Parashat Vayeitzei

One of the strongest memories I have from my Nivo summer is of my eidah moving all the benches from around camp to the lakefront each week for Kabbalat Shabbat. My Rosh Eidah hit upon a master stroke which I only fully appreciated once I returned on staff: he made the grueling and menial chore into an epic competition. “No Nivo eidah has ever set up all the benches in less than eight minutes!” he might say, “To do so would be a legendary feat!” Desperate to be the best there ever was, we would set off running, grabbing as many benches at a time as possible, and completing the set-up in what we believed to be record time. Six years later, blessed with hindsight, I am now 76% sure there was no actual record keeping (although part of me can’t help being proud nonetheless). Still, I can appreciate that what we accomplished every week – what has been and continues to be accomplished every Shabbat of every summer at Ramah – is in fact an astounding feat: with great exertion and hard work, by transferring furniture from one part of the camp to another, we sanctify a holy space.

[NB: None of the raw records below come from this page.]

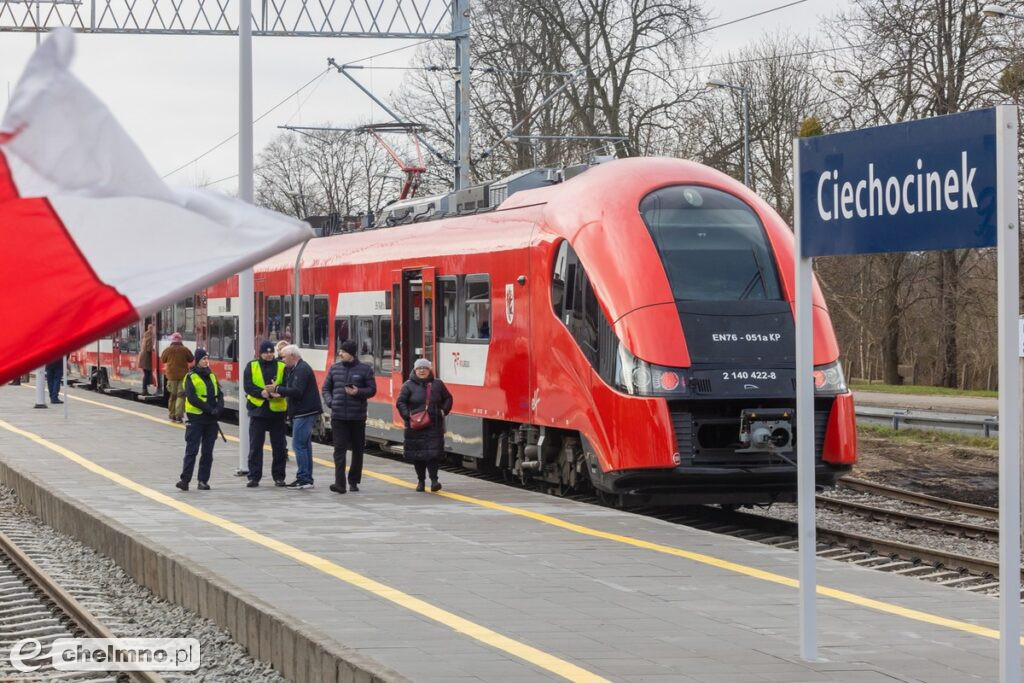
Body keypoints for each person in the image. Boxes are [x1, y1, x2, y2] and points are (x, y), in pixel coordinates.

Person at [321, 339, 376, 494]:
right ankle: (340, 484)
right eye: (340, 351)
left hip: (357, 417)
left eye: (343, 352)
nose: (340, 354)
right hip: (338, 416)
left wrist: (357, 392)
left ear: (350, 353)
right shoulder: (334, 369)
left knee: (358, 450)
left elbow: (372, 390)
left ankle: (353, 480)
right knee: (339, 450)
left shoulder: (365, 369)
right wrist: (331, 402)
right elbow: (325, 388)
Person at [396, 358, 452, 492]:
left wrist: (443, 411)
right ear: (415, 370)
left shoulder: (438, 384)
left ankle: (434, 481)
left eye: (425, 368)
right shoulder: (408, 385)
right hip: (415, 426)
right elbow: (400, 402)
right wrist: (408, 416)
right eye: (419, 368)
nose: (422, 370)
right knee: (418, 456)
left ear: (429, 370)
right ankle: (421, 481)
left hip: (434, 424)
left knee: (433, 455)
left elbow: (448, 398)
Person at [274, 345, 322, 489]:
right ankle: (306, 477)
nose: (282, 360)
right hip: (303, 411)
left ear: (292, 356)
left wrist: (277, 389)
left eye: (283, 357)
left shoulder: (301, 370)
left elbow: (297, 391)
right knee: (305, 445)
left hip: (304, 412)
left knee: (298, 445)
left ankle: (304, 478)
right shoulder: (296, 369)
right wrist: (281, 392)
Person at [176, 348, 223, 492]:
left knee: (208, 452)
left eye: (207, 358)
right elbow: (193, 398)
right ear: (197, 360)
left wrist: (219, 409)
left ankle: (203, 480)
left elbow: (219, 395)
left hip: (211, 421)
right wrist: (210, 409)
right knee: (192, 451)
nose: (206, 361)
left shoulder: (212, 376)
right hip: (196, 419)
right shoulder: (190, 377)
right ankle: (185, 480)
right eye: (203, 359)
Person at [243, 340, 289, 487]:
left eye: (271, 352)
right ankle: (254, 476)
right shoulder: (252, 365)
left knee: (279, 447)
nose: (269, 355)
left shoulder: (282, 366)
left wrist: (278, 391)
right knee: (255, 446)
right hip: (258, 411)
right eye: (266, 352)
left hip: (277, 412)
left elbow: (287, 385)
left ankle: (279, 476)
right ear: (260, 353)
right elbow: (248, 385)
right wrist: (261, 393)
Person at [160, 332, 194, 422]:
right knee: (181, 396)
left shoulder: (168, 350)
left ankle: (172, 415)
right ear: (180, 340)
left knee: (173, 396)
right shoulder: (184, 349)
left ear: (172, 340)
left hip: (171, 376)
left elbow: (163, 359)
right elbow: (191, 359)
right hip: (183, 376)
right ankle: (179, 415)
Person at [138, 322, 155, 395]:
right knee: (147, 374)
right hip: (146, 358)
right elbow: (149, 348)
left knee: (147, 374)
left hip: (145, 358)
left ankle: (145, 390)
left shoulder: (146, 334)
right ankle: (144, 390)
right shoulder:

In Parashat Vayeitzei, Jacob, too, sanctifies space, moving not a bench, but a stone. Upon waking from a dream in which God promises him to protect him and make him a great and blessed nation, Jacob sets up a stone as a monument to God, naming the place Beth El, and declaring, “If God will be with me, and will guide me on this path…and if I return in peace to my father’s house, and the Lord will be my God, then this stone, which I have placed as a monument, shall be a house of God, and everything that you give to me, I will surely tithe to you” (Bereshit 28, 20-22). Just hours earlier, this piece of earth had been nothing more than a place for a half-decent nap; suddenly, it is a house of God, the physical manifestation of a lasting and permanent covenant between Jacob and God. Later in the parasha, after Jacob has toiled for twenty years for Laban, God calls to him, saying, “I am the God of Beth El, where you anointed a monument, where you pronounced to me a vow. Now arise, go forth from this land and return to the land of your birth” (Bereshit 31, 13). The pillar Jacob created has become a lighthouse, guiding him back home after years of chaotic struggle.

Interestingly, those years of struggle in Haran begin with Jacob, once again, moving a stone. This time, instead of putting one into place as a permanent landmark, he removes it from its designated spot, taking the cover off of a well for Rachel and her father’s sheep to drink. With this act of kind labor, Jacob opens up not only a well, but a Pandora’s box of trials and travails, including but not limited to grueling labor, a wife swap, thirteen children, innovative cattle breeding techniques, and theft of holy objects. In the years after removing the stone from the well, Jacob becomes a man, raises a family, overcomes the plotting of his devious father-in-law, and begins his journey home. The removal of this second stone proves to be a profoundly unsettling experience; Jacob could never have predicted how drastically his life would change.

While putting the first stone in place proves to be a grounding experience for Jacob, and removing the second leads to great unpredictability, both are necessary steps in his life. Without the permanence of his covenant to God, Jacob could not have found comfort and guidance; without the adventure of his life in Haran, Jacob could not have become the ultimate family man. Through his own labor, he creates the space within his life for both consistency and dynamism. It is this willingness to be both solidly grounded and open to change which make Jacob a great father of our people. At camp, too, structure and routine intermingle with randomness and freedom, and in the space between, Jewish lives are built. May we, like Jacob, be willing to put in the work to allow those opportunities to flourish.